Me voy diciéndole que me llame a Inés. Ya está aquí. Con Inés es otra cosa. Con Inés soy breve, autoritario y secretamente tierno.

– Inés, vas a volverte al burgo, después de haber dado tu voto a Judith, para la votación. Vas a ir a ver a tu Cristina y una vez hecho esto, me esperarás en tu casa, iré para allí. Tengo que hablarte.

Se queda un poco atónita con esta cascada de órdenes, pero como lo había previsto, accede. Cambiamos una mirada, una sola, la dejo y me voy a buscar a Meyssonnier.
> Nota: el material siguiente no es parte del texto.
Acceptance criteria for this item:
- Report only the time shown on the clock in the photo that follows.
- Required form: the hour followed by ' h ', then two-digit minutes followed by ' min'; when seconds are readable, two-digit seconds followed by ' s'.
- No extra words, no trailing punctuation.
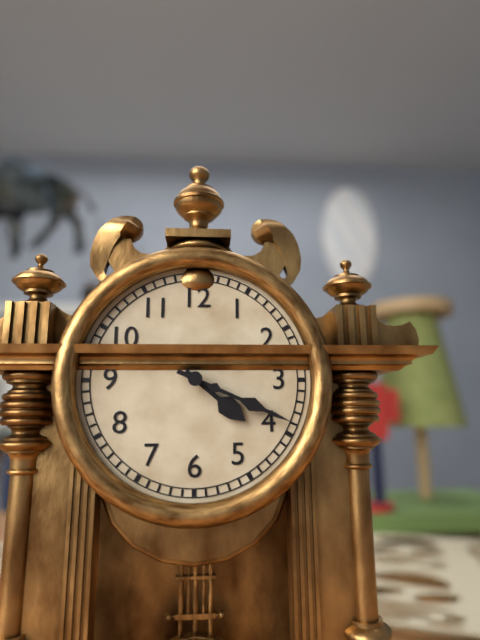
4 h 19 min
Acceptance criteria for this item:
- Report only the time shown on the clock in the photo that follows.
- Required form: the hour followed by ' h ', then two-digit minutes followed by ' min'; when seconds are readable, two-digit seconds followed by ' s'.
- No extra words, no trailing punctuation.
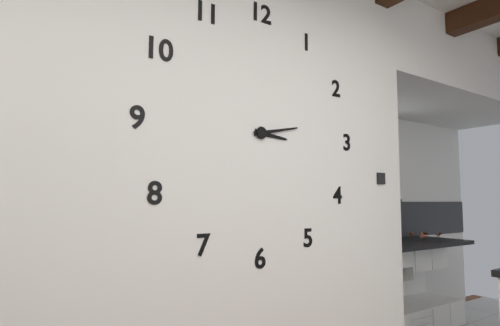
3 h 13 min
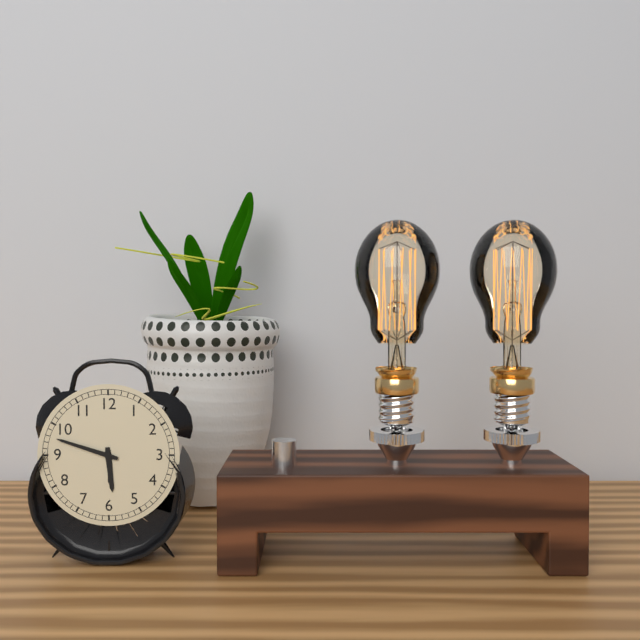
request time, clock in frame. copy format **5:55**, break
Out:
**5:48**
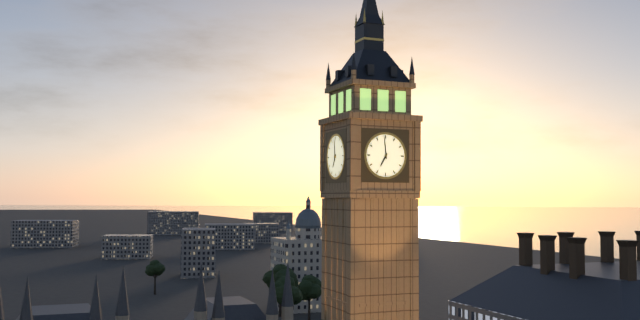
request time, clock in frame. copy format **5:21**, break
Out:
**6:59**
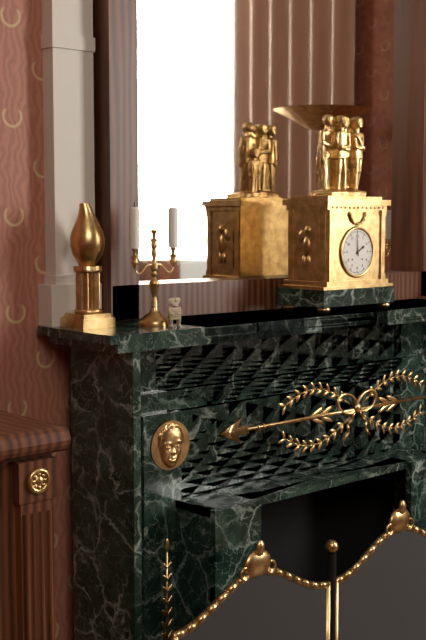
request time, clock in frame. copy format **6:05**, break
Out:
**1:59**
Es un asunto difícil, Meyssonnier. Al abordarlo, siento un cierto remordimiento de manipular así a mis semejantes, sobre todo cuando se trata de él. Sin embargo, es en interés de todos, tanto de los de Malevil como de los de La Roque. Esto es lo que me digo, cuando mi habilidad se me vuelve un poco odiosa, incluso para mí mismo, así como se le vuelve a veces a Thomas. Es enorme lo que voy a pedirle a Meyssonnier. Tengo un poco de vergüenza. Lo que no me ha impedido, evidentemente, juntar todos mis triunfos y presentarme con un juego ganador que tiene en cuenta sus ambiciones municipales y hasta su vida privada.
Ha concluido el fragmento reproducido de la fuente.